_DOCUMENT SECTION_.
########
Looking at Mr Tourette’s audio settings he’s set the boost on the bass and treble fairly high..logically given better quality speakers this is counter intuitive where you would expect much better bass n treble response compared to el-cheapo BMW OE..but if he’s happy he’s happy..

When you run an audio analyser in the car you see a massive set of non linear phase and frequency issues caused in part by where the speakers are relative to the listener’s ears and how the sound travels from the speaker location to the ears..maybe bouncing of glass etc..

The BMW head units (like most modern cars) builds all this into the original frequency and phase response..when you change the speakers and /or change the frequency controls you end up with a real mix, probably far away from a ‘perfect’ setup..but as I said, if you’re happy then that’s all that matters..
 
That's great info Peter :thumbsup: I should say really that my current settings are just from a first 15 min trial of a few tracks and may well end up far from where they are now, I haven't even got into using the equaliser on my power amp app that I usually use to set up the sound in my car, I generally have everything set at centre on the head unit and equalise on the app but for testing the speakers it seemed like a good sound to me.. I guess the speakers will need some running in too

As someone else mentioned its such a personal thing for everyone and as you lose frequencies as you age it's no wonder set up is different for everyone
 
Pbondar said:
Silver star..

For info..

The technic pnp basic harness for a 4 channel amp https://technicpnp.com/product/stereo-24-harness/

will not work on an E89 as the woofer wiring doesn’t conform to the logic used in other BMWs

The two higher end units will..

There are n (where n is a large positive integer) variants on how you can play this game..

The key issue to bear in mind is that the E89 is unique amongst BMWs in that it has a WOOFER in the basic system whereas all others use a SUB-WOOFER...

However whatever floats your boat / meets your budget is a ok...

The positive aspect of the psychological aspects of this is that most people are happy with their results as they are not comparing contrasting systems side by side and the environment of a Z4 is less than perfect anyway ...

Looking at Mr Tourette’s audio settings he’s set the boost on the bass and treble fairly high..logically given better quality speakers this is counter intuitive where you would expect much better bass n treble response compared to el-cheapo BMW OE..but if he’s happy he’s happy..
########
_DATA EXTRACT_.
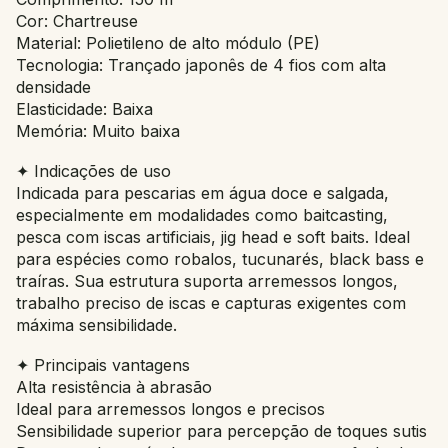
Cor: Chartreuse
Material: Polietileno de alto módulo (PE)
Tecnologia: Trançado japonês de 4 fios com alta
densidade
Elasticidade: Baixa
Memória: Muito baixa
✦ Indicações de uso
Indicada para pescarias em água doce e salgada,
especialmente em modalidades como baitcasting,
pesca com iscas artificiais, jig head e soft baits. Ideal
para espécies como robalos, tucunarés, black bass e
traíras. Sua estrutura suporta arremessos longos,
trabalho preciso de iscas e capturas exigentes com
máxima sensibilidade.
✦ Principais vantagens
Alta resistência à abrasão
Ideal para arremessos longos e precisos
Sensibilidade superior para percepção de toques sutis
########
_WHAT TO DO_.
1) According to the car audio thread, what does the E89 have in its basic system that sets it apart from all other BMWs?
2) Repeat the passage of the car audio thread starting at "The technic pnp" and ending at "play this game..".
The records are separate material and are not part of the car audio thread.

_COMPLETED EXERCISE_.
1) It has a woofer, whereas all other BMWs use a sub-woofer.

2)
The technic pnp basic harness for a 4 channel amp https://technicpnp.com/product/stereo-24-harness/

will not work on an E89 as the woofer wiring doesn’t conform to the logic used in other BMWs

The two higher end units will..

There are n (where n is a large positive integer) variants on how you can play this game..